Connie believed that the story deserved to be put into song. “I write with Jessi Alexander quite a bit and we got together,” Connie says. “I told her that idea and she really liked it. The two made some headway, even coming up with the beginning line, 89 cents in the ashtray, along with some others.

“I don’t know where that number came from,” Connie says. “It was just a random thing that popped into our heads. It was important not to make it an even number because it showed that somebody spent time in that truck and knew exactly how much money was in that ashtray.”

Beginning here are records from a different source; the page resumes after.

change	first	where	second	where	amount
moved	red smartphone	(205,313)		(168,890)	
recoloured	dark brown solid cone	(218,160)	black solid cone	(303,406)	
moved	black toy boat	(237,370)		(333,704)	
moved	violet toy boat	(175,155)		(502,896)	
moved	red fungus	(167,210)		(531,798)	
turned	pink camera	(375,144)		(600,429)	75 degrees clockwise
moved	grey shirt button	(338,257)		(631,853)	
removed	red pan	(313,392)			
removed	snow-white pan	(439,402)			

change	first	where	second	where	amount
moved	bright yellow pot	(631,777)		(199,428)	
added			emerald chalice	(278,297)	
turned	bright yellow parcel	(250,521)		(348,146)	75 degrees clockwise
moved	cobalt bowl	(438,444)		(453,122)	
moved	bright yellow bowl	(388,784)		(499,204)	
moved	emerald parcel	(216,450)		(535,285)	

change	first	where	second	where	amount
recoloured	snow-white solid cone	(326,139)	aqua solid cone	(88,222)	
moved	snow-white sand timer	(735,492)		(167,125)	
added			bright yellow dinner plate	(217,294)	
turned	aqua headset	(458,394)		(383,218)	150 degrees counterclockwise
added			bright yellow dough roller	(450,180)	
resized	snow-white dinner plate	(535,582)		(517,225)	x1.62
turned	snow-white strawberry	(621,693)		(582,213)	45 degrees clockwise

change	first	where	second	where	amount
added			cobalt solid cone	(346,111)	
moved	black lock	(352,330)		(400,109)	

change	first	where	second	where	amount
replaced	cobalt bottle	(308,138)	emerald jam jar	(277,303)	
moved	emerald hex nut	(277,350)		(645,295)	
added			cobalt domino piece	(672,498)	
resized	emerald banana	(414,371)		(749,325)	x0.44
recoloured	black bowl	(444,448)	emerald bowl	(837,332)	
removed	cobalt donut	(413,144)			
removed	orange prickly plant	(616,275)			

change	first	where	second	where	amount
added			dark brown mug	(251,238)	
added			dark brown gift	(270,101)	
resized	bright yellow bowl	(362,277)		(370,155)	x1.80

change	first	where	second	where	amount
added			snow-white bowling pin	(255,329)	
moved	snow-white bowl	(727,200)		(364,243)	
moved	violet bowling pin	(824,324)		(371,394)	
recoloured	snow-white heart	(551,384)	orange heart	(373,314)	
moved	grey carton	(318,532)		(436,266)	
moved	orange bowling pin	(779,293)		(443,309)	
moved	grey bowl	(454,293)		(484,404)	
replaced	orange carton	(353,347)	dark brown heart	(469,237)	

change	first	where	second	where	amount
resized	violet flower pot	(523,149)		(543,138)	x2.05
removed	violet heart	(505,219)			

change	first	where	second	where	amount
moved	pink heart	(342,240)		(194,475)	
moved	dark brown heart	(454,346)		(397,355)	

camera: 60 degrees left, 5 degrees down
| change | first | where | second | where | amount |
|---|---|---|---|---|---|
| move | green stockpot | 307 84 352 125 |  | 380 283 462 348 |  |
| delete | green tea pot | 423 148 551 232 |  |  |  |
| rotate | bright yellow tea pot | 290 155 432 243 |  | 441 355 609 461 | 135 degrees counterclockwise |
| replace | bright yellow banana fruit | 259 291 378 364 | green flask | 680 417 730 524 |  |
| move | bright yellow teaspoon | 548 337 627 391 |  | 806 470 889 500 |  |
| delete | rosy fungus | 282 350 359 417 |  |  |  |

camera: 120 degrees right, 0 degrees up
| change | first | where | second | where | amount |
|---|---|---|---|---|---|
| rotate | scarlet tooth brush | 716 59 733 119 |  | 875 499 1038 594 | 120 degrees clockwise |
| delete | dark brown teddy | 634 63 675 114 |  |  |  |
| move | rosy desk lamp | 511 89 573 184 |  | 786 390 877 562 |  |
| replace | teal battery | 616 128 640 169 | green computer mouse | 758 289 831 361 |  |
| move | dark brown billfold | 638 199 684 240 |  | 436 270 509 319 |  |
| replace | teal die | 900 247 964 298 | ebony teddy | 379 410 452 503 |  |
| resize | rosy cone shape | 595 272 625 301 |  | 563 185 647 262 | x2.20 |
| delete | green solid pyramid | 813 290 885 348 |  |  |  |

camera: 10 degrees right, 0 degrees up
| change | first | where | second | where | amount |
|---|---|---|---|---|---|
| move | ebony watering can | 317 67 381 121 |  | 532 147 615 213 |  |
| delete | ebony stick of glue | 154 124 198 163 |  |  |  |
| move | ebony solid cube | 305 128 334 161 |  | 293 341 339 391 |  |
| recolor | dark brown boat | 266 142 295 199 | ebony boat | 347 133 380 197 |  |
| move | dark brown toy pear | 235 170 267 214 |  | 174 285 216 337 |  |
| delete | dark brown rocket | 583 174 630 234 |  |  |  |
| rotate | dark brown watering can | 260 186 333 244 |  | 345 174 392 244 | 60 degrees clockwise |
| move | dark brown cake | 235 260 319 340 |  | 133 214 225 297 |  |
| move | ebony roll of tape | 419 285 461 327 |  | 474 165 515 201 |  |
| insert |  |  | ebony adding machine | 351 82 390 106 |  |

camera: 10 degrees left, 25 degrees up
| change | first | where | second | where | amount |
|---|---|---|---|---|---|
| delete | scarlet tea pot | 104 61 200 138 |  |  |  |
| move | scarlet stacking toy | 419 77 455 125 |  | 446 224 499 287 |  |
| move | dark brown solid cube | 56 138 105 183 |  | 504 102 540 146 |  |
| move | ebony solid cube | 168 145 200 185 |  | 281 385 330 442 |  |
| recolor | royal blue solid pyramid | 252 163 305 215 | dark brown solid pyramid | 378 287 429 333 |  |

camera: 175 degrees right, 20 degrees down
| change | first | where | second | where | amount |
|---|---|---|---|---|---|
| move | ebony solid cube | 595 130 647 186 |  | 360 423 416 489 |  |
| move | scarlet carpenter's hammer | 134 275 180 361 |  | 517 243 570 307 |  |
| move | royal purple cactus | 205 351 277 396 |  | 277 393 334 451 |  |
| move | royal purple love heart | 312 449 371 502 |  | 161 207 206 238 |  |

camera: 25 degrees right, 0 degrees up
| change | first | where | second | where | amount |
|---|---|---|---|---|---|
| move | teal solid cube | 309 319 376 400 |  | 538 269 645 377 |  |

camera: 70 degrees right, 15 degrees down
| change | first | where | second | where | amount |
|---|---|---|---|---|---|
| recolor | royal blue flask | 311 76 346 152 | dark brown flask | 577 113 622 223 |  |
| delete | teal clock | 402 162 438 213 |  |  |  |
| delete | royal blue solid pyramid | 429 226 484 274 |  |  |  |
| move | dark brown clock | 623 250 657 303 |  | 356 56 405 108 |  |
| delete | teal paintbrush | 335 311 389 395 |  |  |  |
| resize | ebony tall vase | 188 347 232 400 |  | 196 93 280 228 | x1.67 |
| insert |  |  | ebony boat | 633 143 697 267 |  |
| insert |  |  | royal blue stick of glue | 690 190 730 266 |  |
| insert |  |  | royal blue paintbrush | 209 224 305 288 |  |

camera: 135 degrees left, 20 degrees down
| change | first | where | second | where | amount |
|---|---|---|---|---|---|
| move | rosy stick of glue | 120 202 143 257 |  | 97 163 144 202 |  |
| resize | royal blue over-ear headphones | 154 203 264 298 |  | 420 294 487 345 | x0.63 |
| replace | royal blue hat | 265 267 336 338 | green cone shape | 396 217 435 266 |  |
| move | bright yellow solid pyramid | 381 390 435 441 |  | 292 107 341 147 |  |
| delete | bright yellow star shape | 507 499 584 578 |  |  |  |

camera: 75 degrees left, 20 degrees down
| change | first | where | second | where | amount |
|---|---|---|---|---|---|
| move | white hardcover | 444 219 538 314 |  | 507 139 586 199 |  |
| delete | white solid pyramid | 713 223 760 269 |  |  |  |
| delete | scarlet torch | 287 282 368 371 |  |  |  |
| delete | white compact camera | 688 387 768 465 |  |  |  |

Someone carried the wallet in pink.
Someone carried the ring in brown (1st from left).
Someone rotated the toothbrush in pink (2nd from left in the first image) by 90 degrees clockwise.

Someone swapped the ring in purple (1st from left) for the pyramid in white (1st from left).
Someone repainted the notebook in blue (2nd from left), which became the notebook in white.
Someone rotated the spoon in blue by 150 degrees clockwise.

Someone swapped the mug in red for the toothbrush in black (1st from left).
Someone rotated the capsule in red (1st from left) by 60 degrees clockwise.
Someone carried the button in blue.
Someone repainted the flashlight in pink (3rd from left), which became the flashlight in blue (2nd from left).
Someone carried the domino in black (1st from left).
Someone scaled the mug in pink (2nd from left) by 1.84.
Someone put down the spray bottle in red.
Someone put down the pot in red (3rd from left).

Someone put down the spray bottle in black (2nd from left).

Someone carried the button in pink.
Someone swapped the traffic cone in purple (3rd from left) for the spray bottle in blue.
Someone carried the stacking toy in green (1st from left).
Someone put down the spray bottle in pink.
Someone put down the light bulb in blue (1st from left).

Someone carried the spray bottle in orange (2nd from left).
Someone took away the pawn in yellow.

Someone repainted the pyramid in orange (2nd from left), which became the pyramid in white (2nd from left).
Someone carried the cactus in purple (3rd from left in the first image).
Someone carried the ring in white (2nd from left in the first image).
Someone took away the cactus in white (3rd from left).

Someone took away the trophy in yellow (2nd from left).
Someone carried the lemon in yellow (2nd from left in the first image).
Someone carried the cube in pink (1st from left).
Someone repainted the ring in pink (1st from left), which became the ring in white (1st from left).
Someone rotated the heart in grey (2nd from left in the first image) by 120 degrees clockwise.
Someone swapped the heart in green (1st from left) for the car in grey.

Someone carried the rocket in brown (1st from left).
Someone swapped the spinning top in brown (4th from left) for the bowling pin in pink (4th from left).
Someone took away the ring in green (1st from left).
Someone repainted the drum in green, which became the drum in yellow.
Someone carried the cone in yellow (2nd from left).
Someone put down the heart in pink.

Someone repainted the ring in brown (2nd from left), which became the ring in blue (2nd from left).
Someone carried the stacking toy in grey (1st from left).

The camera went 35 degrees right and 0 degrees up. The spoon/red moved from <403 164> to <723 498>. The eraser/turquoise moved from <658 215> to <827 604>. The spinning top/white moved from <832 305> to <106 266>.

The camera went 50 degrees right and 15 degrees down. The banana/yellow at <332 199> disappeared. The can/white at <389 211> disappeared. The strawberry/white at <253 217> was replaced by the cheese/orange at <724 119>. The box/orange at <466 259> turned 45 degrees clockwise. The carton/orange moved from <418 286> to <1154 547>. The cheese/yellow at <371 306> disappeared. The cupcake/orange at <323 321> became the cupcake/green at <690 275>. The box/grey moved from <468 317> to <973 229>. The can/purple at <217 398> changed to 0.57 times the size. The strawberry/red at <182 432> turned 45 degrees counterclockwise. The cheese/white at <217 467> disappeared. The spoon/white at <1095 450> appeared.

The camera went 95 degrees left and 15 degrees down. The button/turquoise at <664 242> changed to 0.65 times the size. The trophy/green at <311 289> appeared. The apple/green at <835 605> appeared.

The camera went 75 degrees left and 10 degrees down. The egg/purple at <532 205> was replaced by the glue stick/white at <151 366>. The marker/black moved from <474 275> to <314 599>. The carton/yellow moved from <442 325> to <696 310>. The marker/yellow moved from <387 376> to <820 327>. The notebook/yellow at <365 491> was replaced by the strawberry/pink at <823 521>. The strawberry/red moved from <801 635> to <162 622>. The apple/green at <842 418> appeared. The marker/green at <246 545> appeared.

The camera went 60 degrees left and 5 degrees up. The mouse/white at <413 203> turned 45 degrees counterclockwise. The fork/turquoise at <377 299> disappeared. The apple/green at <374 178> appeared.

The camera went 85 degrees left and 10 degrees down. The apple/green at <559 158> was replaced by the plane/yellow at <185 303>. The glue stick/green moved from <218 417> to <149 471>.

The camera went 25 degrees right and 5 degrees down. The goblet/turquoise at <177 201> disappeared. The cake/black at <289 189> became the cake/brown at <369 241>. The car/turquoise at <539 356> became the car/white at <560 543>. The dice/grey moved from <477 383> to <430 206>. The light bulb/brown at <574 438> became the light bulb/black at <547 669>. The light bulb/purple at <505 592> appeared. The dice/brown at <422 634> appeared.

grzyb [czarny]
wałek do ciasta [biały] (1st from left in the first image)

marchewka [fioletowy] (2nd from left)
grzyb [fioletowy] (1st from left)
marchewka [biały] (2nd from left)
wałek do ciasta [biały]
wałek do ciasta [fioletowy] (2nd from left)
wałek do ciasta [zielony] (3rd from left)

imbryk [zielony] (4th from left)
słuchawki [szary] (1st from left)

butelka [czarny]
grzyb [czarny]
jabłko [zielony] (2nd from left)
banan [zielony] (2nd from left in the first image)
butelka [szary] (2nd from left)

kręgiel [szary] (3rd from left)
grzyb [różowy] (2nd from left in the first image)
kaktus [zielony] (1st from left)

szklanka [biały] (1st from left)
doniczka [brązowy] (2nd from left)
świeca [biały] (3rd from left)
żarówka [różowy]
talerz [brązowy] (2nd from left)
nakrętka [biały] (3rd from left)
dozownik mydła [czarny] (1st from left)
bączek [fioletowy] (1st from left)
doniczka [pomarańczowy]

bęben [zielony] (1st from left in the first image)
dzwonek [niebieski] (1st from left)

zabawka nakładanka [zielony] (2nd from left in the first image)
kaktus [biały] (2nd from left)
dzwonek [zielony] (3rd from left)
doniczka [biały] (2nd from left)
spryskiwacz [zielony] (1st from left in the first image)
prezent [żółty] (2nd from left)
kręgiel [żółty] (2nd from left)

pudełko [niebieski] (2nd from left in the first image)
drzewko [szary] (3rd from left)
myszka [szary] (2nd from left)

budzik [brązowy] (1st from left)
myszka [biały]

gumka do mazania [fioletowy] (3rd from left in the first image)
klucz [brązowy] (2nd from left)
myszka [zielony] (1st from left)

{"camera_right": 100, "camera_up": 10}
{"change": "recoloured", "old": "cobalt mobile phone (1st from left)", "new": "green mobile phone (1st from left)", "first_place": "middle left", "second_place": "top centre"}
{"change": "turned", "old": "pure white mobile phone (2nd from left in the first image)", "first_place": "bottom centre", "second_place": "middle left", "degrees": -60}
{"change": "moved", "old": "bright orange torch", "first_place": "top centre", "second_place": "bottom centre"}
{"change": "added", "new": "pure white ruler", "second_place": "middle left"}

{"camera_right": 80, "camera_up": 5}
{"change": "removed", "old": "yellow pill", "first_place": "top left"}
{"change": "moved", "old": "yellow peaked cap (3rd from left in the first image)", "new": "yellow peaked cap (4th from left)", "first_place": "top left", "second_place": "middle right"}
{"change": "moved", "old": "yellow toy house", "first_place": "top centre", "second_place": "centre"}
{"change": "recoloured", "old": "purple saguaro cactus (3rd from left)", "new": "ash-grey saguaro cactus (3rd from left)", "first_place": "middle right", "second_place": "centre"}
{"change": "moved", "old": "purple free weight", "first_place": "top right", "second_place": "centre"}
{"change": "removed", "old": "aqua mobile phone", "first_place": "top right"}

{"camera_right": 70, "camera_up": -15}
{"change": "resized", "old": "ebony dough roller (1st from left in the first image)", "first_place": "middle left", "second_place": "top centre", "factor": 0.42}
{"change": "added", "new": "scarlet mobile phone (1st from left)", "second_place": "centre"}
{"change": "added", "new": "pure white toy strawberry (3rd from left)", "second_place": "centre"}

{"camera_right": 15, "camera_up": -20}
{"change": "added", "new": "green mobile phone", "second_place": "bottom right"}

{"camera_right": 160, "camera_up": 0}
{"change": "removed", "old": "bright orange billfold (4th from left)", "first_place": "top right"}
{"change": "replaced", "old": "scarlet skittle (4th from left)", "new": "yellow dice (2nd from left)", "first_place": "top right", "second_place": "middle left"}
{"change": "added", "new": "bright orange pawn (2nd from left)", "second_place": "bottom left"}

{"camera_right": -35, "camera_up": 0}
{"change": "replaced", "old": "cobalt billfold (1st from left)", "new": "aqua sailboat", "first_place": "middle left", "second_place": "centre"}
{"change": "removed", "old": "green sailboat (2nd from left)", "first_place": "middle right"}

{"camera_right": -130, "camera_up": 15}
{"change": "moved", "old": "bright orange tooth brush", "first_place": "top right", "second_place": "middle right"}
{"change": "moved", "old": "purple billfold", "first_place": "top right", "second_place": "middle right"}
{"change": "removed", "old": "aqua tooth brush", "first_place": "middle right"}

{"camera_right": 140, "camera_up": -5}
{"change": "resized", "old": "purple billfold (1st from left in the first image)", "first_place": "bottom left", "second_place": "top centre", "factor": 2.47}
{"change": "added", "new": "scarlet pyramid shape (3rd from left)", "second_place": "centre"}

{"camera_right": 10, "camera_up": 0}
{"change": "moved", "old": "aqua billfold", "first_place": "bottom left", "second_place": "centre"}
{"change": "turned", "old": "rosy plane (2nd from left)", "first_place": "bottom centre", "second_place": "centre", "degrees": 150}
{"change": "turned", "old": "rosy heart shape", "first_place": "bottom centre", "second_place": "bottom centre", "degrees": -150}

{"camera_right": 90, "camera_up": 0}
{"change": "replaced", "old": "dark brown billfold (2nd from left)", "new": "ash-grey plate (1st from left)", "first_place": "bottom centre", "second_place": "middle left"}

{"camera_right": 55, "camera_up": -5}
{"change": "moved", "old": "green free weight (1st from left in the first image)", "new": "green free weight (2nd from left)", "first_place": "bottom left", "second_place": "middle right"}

From left: songwriters Jessi Alexander, Connie Harrington and Jimmy Yeary
Jessi Alexander by Tracie Goudi/Sweet Talk Publicity, Jimmy Yeary courtesy The Judy Nelon Group

The two ladies were pleased with their progress, but also felt that an important element was missing, mainly the male perspective. “We wanted to make sure to get it just right,” Connie continues, “and we finally decided that Jimmy Yeary would be the perfect co-writer for this.” Jimmy, who writes for the same publishing company as Connie, has a knack for penning tasteful, sensitive material, with such co-writes as “Why Wait” by Rascal Flatts and Martina McBride’s “I’m Gonna Love You Through It.” 

“Jimmy is great with music and lyrics,” Connie notes. “Jessi and I had a few lines started but we really didn’t like the melody we had. Jimmy came in and just laid down a great melody. And I know for sure,” adds Connie with a laugh, “that he came up with the line, Half-empty bottle of Gatorade rolling on the floorboards. That’s something I would have never thought of.”

The three writers finished “I Drive Your Truck” in late June of 2011, not long after Connie heard the radio program.

“They made fun of me the whole time because I cried all through the session,” Connie says, laughing. “It got to where they would say a line and if I wasn’t crying, they’d go, ‘Nope, that’s not it.’ But it was a great job by everyone. People are really connecting to it.”